Proof Systems zkSNARKs

About Scalability

For the new generation of users of blockchain platforms, in particular Ethereum, it is probably difficult to imagine the period ten years ago, when few people knew anything about cryptocurrency and when the number of its adherents was easily quantifiable. Naturally, the first steps of both this platform and other blockchain networks did not give rise to problems related to the load on them. However, as Ethereum developed, it came to not only a significant increase in its popularity, but also a serious problem associated with scalability. In search of a solution to this problem, developers considered and tried to implement a variety of options and approaches. The optimal way out of the impasse at that and this moment became a model which uses the L2 solution in the network. The proposed model involves the creation of an auxiliary blockchain layer above the main one. Due to the two-level approach, the speed of transactions significantly increases without reducing security requirements. In turn, the L2 solution received its own technology – Rollups, which became a practical tool for improving scalability. Based on this, we can say that today the most optimal way to speed up transaction processing has been found. The demand for the use of Rollups tools is growing, which means that the demand for rollups as a service for launching these tools is also growing.

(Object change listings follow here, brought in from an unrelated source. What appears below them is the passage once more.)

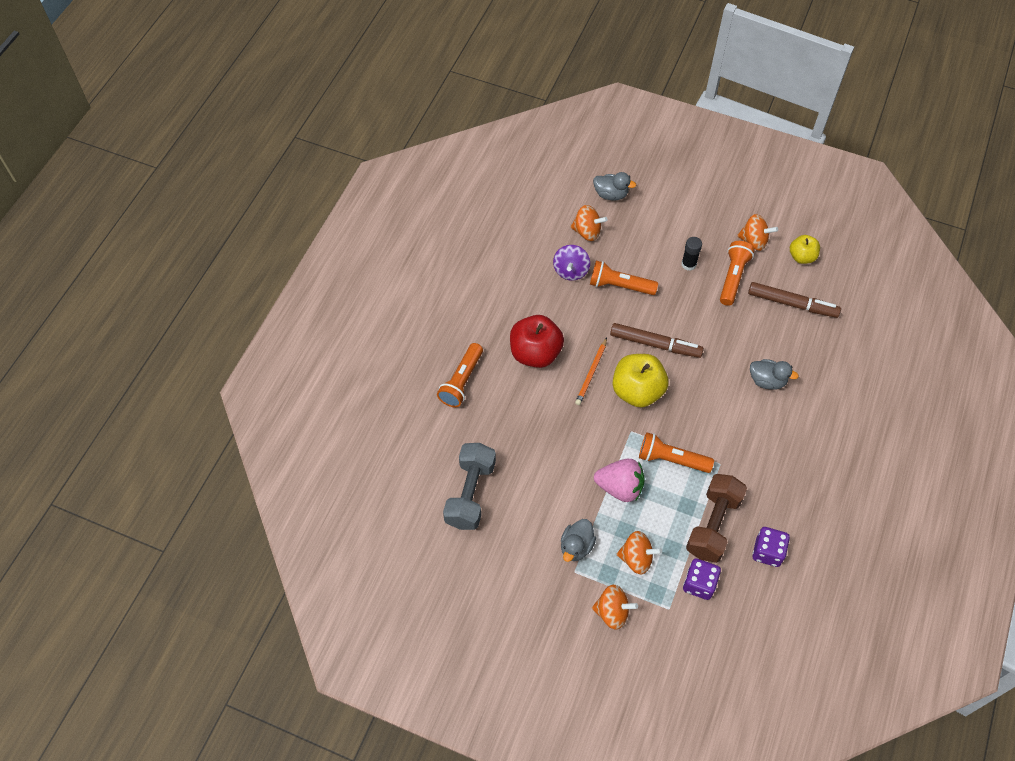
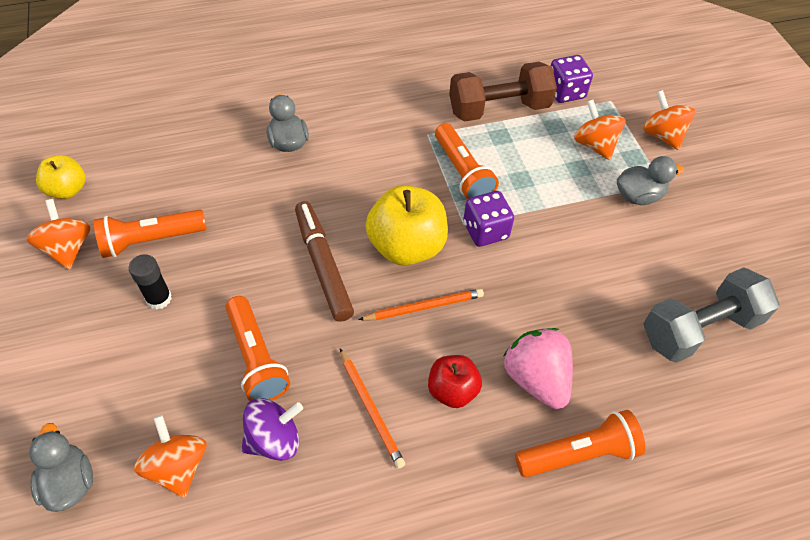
camera: 130 degrees left, 5 degrees down
red apple [510,315,564,368] -> red apple [428,355,482,408], size x0.58
pink strawberry [594,459,645,502] -> pink strawberry moved to [503,328,573,409]
brown marker [748,282,841,318] -> none
purple dice [752,527,790,567] -> purple dice moved to [463,191,514,247]
none -> orange pencil [340,349,405,469]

Touching upon issues related to the scalability and security of blockchain networks, we cannot ignore the so-called proof systems, which are built using a group of mathematical algorithms called zkSNARKs (more details). It is no secret that cryptography as a science existed even before the advent of blockchain, but at that time it was more of an academic rather than an applied tool. Most often, cryptography was used in the military sector, a little on the Internet, but most people did not understand where and in what capacity it could be effectively applied. The arrival of blockchain technology in the web sector has changed the situation dramatically, and now cryptography has become an integral part of decentralized network processes. And the hottest topic in modern cryptography has become the zero-knowledge direction, including the zkSNARKs family of algorithms.

Example of zkSNARK Protocol Operation

It will be useful to consider how the zero-knowledge protocol – zkSNARK works using the Zcash blockchain network as an example. Let’s assume that two participants A and B use the network for the purpose of interaction, and B has some secret asset. Since the zero-knowledge protocol is a non-interactive protocol, then, in principle, A and B may not communicate with each other in the process of proving that B really has this secret asset. Since there is no communication between A and B, some trusted third party must exist on the network to generate this proof. The proof process is controlled by a C program that takes two data values as input – public and private, and returns one of two other data values as output – true or fake. The output value true can only be when the input values public and private match each other. In this case, the private value of the data will be the secret asset that B holds. In the blockchain, any data that forms a block is protected by its hash function, which represents public information. Participant B can distribute information about the hash without revealing the secret of his asset. Participant A, knowing the hash value, wants, in turn, to make sure that B’s secret asset was not invented by him, but actually exists. The zkSNARK protocol exists to implement this task. The zkSNARK protocol consists of 3 algorithms (source).

The first algorithm of the protocol is the G (Generator) algorithm, which is a trusted third party`s tool. At the input of algorithm G there is the program C and a special secret parameter “lambda”. “Lambda” is a parameter that should not be known to any of the network participants. It is “lambda” that is the basis for generating two main keys – proof key (pk) and verification key (vk). These keys are formed at the output of algorithm G, with key pk going to the input to participant B and key vk going to the input to participant A.

The second algorithm of the protocol is the P (Proofer) algorithm, which works on the side of participant B and receives three data values as input: pk, public data and private data. The output of the algorithm P is the very proof that is necessary to confirm the existence of a secret asset.

The third algorithm of the protocol is the V (Verifier) algorithm, which works on the side of participant A, and also receives three data values as input: vk, public data and proof. Algorithm V must output one of two data values: true or fake. And this result will be the final decision of the zkSNARK protocol.

This example demonstrates an obvious problem with the zkSNARK protocol in the Zcash blockchain network, when, in order to maintain anonymity, the developers partially abandoned the principle of decentralization by creating a third trusted party, which itself generates the secret key “lambda”.